All epoxy resins shrink...that is a known fact. The amount of fillers to resin ratio determines the amount it shrinks. Tensile strength has little to do with this application, it is compressive strength that applies since you are pulling an action (either with or without pillars) into the material. Along with removing any movement between the stock and the action, the secondary purpose of bedding is to provide a foundation that does not compress between the action and the attaching screw/bolt heads. This in turn provides more consistant bolt torque.
There is a term called "specmanship" you ought to familiarize yourself with if you take a companies claims or specs into consideration. They spend umpteen dollars to provide specs on products that the average joe is intended to see and use as comparison to their competitors claims. All posted general specs on any product can be "legally" backed up with specific data that contains the fine print and explanations how the testing was done. Rarely is this procedure of testing agreed upon between manufacturers or mandated to be followed by an overlooking body such as the government.

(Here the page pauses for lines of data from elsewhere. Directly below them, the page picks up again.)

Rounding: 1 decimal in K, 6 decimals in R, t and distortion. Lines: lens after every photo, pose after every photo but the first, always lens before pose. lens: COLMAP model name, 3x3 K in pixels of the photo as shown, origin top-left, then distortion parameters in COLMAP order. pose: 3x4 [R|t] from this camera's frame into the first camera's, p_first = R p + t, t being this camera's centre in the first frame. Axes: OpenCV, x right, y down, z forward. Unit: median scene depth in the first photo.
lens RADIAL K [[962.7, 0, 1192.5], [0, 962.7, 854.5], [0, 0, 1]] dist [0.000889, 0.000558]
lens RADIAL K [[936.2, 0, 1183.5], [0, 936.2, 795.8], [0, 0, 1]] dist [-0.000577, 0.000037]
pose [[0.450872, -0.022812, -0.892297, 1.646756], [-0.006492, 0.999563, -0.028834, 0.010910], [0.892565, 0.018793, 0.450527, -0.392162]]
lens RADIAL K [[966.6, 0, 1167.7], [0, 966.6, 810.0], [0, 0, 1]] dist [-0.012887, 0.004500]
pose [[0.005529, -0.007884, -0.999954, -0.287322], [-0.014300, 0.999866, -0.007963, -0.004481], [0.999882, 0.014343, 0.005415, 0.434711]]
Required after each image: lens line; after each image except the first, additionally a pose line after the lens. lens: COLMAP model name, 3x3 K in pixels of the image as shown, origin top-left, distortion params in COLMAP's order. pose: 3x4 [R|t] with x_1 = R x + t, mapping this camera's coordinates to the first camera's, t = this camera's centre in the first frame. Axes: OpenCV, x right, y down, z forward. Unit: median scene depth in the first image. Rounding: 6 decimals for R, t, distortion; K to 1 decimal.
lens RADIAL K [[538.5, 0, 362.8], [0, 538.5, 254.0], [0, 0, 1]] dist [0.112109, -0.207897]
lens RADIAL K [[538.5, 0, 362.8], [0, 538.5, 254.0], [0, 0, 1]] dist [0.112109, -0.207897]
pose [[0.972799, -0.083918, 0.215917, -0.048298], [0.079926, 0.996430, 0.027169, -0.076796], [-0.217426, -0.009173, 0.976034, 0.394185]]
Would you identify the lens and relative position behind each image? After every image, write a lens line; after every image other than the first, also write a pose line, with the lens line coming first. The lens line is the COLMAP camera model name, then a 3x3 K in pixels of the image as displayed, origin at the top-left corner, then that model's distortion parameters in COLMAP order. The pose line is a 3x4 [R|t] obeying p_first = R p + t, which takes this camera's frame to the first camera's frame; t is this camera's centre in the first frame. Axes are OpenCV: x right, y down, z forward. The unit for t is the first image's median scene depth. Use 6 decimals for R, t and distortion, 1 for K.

To give you an example of how shrinkage rates can be reduced to zero or near zero by a testing facility....
Epoxy product is cast into a tube measuring 1 meter long and parralel end points are measured in the casting die with CMM machine to within +/- 3 microns.
Cast product is removed and measured again and shows a 1% decrease in size measuring .9900000 meters (+/- .000003 meters).
Same product is cast in a die measuring .01 meters long, removed and remeasured. At the same shrinkage rate of 1%, you have now exceeded the tolerance of you measuring machines capability and the number gets rounded to 0.0%....bingo, you have succeesfully decieved the public with totally legit data.
I worked specifically in this field for many years producing specs for products that are designed to "sell" the product. Terms such as "accuracy, percentages/ volume, weight, density; tolerances, limits, repeatability and hundreds more are extremely difficult for layment to understand and are "dumbed" up for the public to interpret exactly how we intend them to be interpreted. One of the best ones to date are when a digital caliper is produced with a resolution of .0005 on the scale. 99% of the public thinks it is accurate to half a thousandths of an inch because of this when in fact the caliper measuring faces could be out of parallel more than 10 times this amount.
Something else to consider. Talk to top level benchrest competitors or their gunsmiths. Ask them if they use JB Weld or another product for bedding that is proprietary made for the application. Devcon 10110, Marine Tex, ProBed 2000 and to a lesser extent Accraglass are the go to products used. Personal preference seems to go to the ones that are easiest to mix properly, have the right viscocity, produce the right combination of compressiveness without sacrificing to be too brittle.